Der Hallesche FC arbeitet weiter am Kader für die anstehende Saison. Wie der Verein am Montag mitteilte, wird Stürmer Mathias Fetsch künftig nicht mehr im HFC-Trikot auflaufen.

Mathias Fetsch
Stürmer Mathias Fetsch wird künftig für die Kickers Offenbach stürmen. (Archiv) Bildrechte: imago images/Hartmut Bösener

Der Hallescher FC und Mathias Fetsch gehen künftig getrennte Wege. Wie der Verein am Montag (07.09.2020) mitteilte, wurde der Vertrag des 31-Jährigen aufgelöst. Der HFC entsprach damit dem Wunsch der Stürmers, der künftig für den Regionalligisten Kickers Offenbach auflaufen wird.

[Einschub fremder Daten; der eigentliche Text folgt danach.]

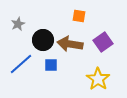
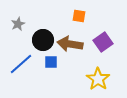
blue square: moved 3 px up
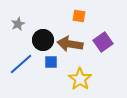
yellow star: moved 18 px left
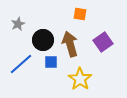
orange square: moved 1 px right, 2 px up
brown arrow: rotated 65 degrees clockwise
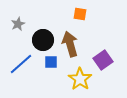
purple square: moved 18 px down
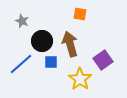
gray star: moved 4 px right, 3 px up; rotated 24 degrees counterclockwise
black circle: moved 1 px left, 1 px down
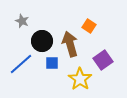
orange square: moved 9 px right, 12 px down; rotated 24 degrees clockwise
blue square: moved 1 px right, 1 px down
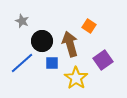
blue line: moved 1 px right, 1 px up
yellow star: moved 4 px left, 1 px up
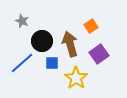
orange square: moved 2 px right; rotated 24 degrees clockwise
purple square: moved 4 px left, 6 px up
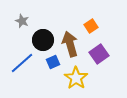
black circle: moved 1 px right, 1 px up
blue square: moved 1 px right, 1 px up; rotated 24 degrees counterclockwise
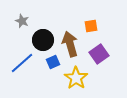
orange square: rotated 24 degrees clockwise
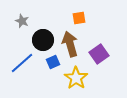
orange square: moved 12 px left, 8 px up
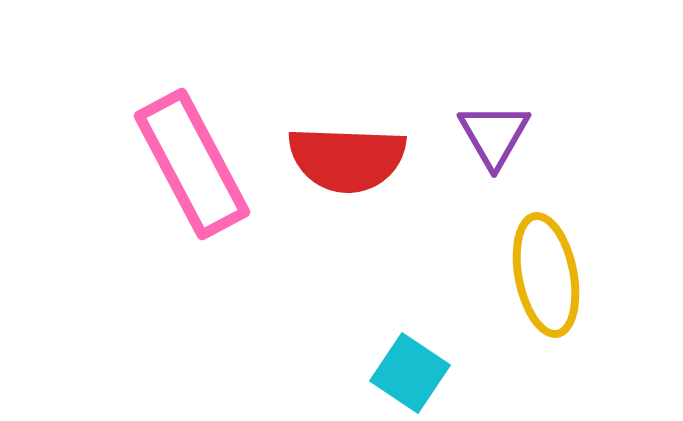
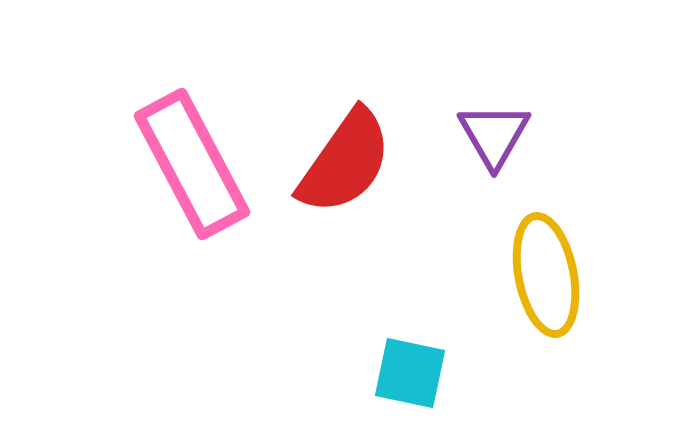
red semicircle: moved 2 px left, 3 px down; rotated 57 degrees counterclockwise
cyan square: rotated 22 degrees counterclockwise
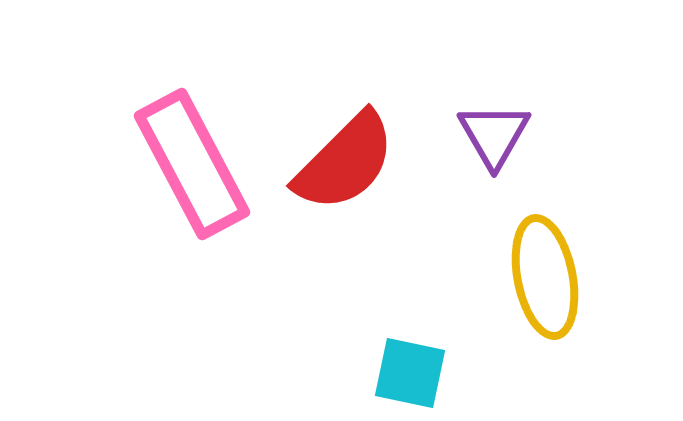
red semicircle: rotated 10 degrees clockwise
yellow ellipse: moved 1 px left, 2 px down
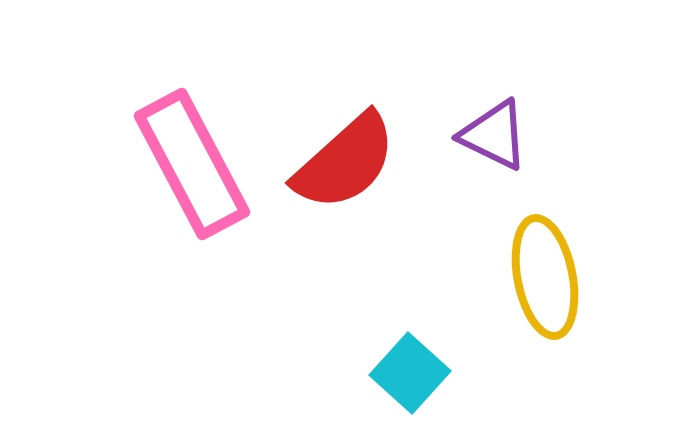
purple triangle: rotated 34 degrees counterclockwise
red semicircle: rotated 3 degrees clockwise
cyan square: rotated 30 degrees clockwise
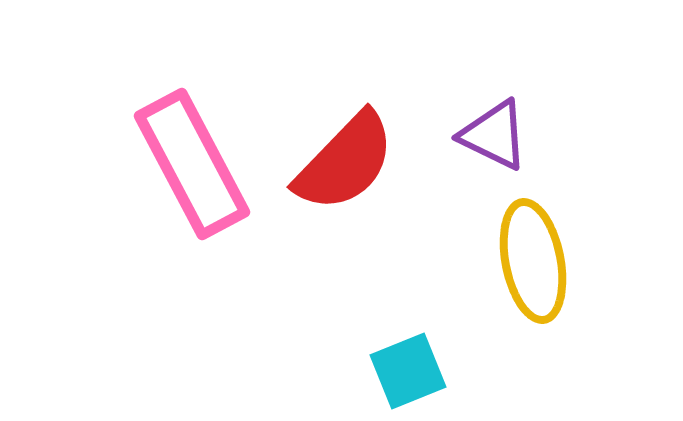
red semicircle: rotated 4 degrees counterclockwise
yellow ellipse: moved 12 px left, 16 px up
cyan square: moved 2 px left, 2 px up; rotated 26 degrees clockwise
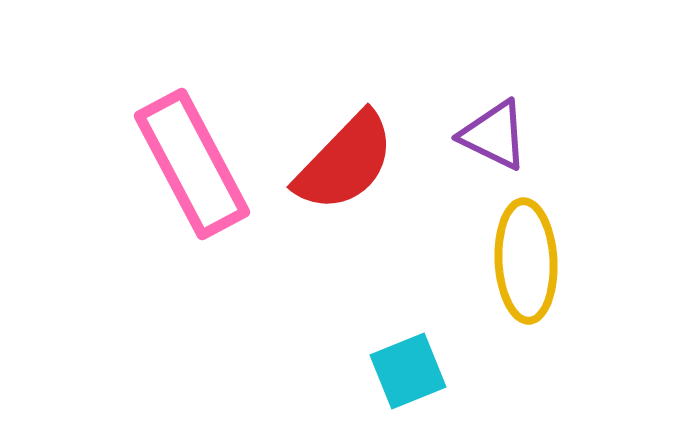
yellow ellipse: moved 7 px left; rotated 8 degrees clockwise
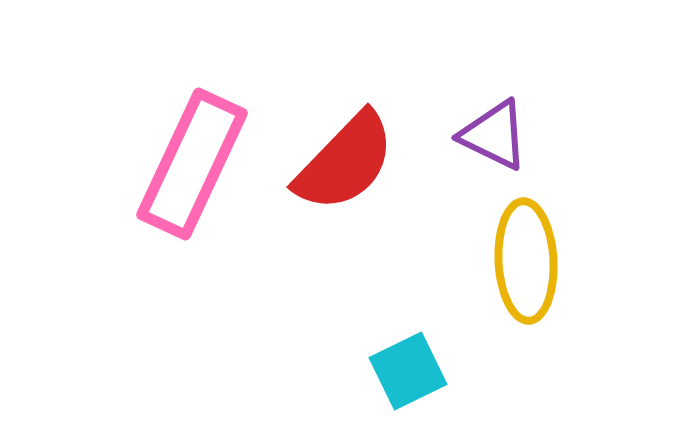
pink rectangle: rotated 53 degrees clockwise
cyan square: rotated 4 degrees counterclockwise
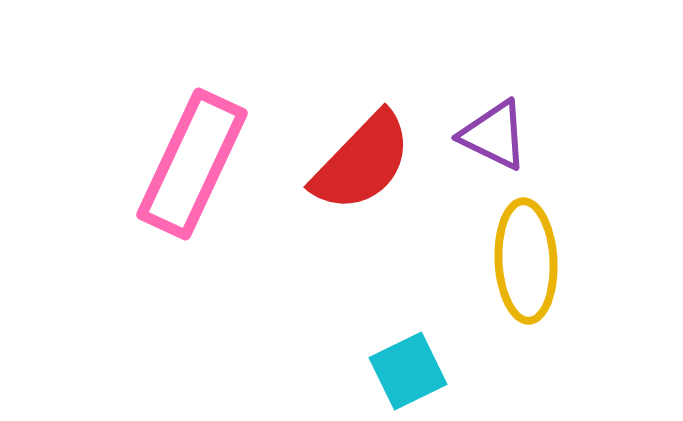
red semicircle: moved 17 px right
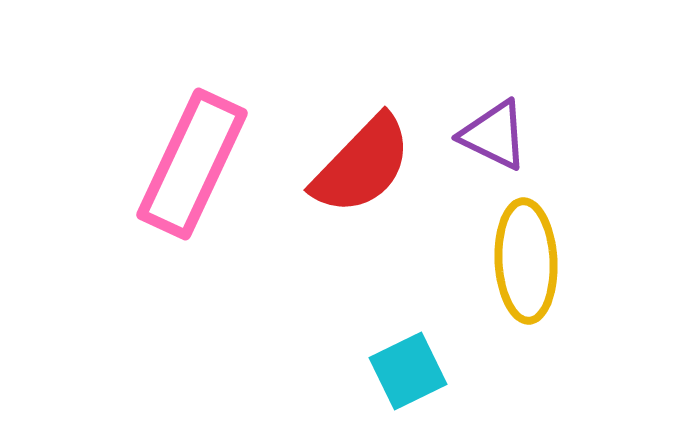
red semicircle: moved 3 px down
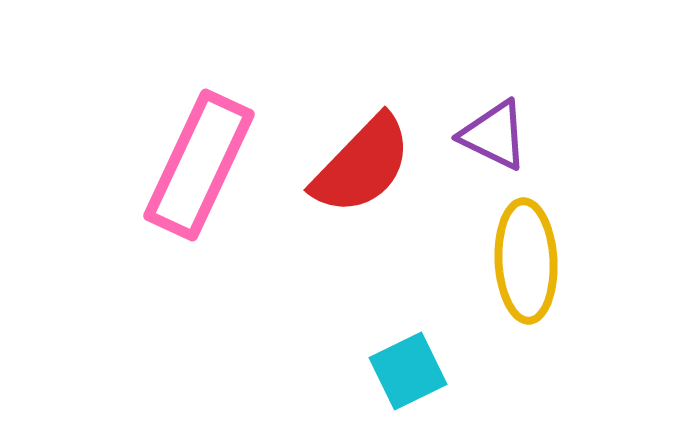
pink rectangle: moved 7 px right, 1 px down
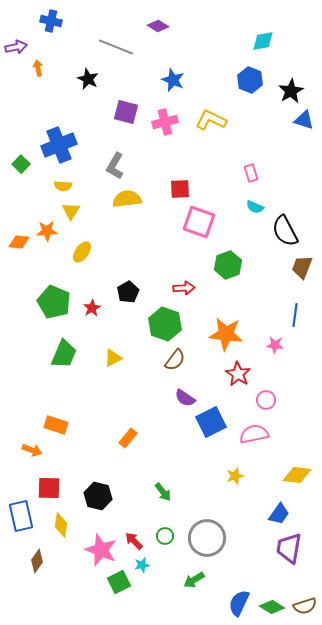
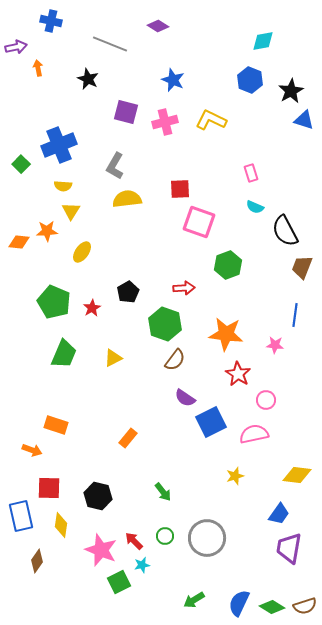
gray line at (116, 47): moved 6 px left, 3 px up
green arrow at (194, 580): moved 20 px down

Fetsch, der in 90 Spielen 23 Tore für die Hallenser erzielte, bedankte sich in einer Mitteilung bei den Verantwortlichen des Halleschen FC. "Halle wird als wichtige und emotionale Station meiner Laufbahn immer in angenehmer Erinnerung bleiben", so Fetsch.

Auch der Hallesche FC bedankte sich bei seinem Ex-Stürmer: "Wir haben Mathias als absoluten Teamplayer und loyalen Typen erlebt, der sich stets positiv ins Team eingebracht hat, so HFC-Sportdirektor Ralf Heskamp.

Dieses Thema im Programm: MDR FERNSEHEN | MDR aktuell | 07. September 2020 | 19:30 Uhr

10 Kommentare

SLKrotundweiss vor 7 Wochen

Kann mich nur den meisten schreibern hier anschließen und ihm alles gute für den Karriereabend wünschen, er war zwar nicht der vollstrecker vorm herrn aber wirklich ein richtig guter typ ,sehr manschaftsdienlich und fair !!!!
Also alles gute für die Zukunft fetschi

Abseits vor 7 Wochen

Nun ist er doch weg, als Königstransfer geholt, hat er nie überzeugt. Für mich schon lange nur Regionalliga Niveau. Ein Vertrag in seiner Laufbahn wurde glaub ich außer bei uns nie verlängert. Ja Mannschaftsspieler der den Torinstinkt nicht wirklich hier gezeigt hat. Das ein anderer Typ Stürmer neben Boyd gebracht wird für mich auch logisch. In meinem Umfeld im Stadion war er der Spieler der wohl die meiste Aufregung bzw. Diskusion erzeugt hat. Mit 31 ist Regionalliga Stammspieler wohl eine gute Alternative zur Bank bei uns.

revolvere vor 7 Wochen

ich sage es nochmal und in aller deutlichkeit: das lag nicht immer nur am spieler, sondern oft genug an der auffassung des trainers, was spieler und vor allem die spielauffassung in der zeit 18/19 u. 19/20 anging.
ich lasse immer sämtliche spiele, die ich gesehen habe, stadion, tv, egal, revue passieren und schaue nicht bloss auf ein einzelspiel.
das flori schnorrenberg seine eigne vorstellung umsetzen möchte, ist nachvollziebar und völlig in der ordnung. dass man terrence boyd gehalten hat eine sehr gute investition. ich hoffe sie machen einen vertrag für mindestens zwei jahre. und wenn linde kapitano, dann ist das ein schritt in die richtige richtung.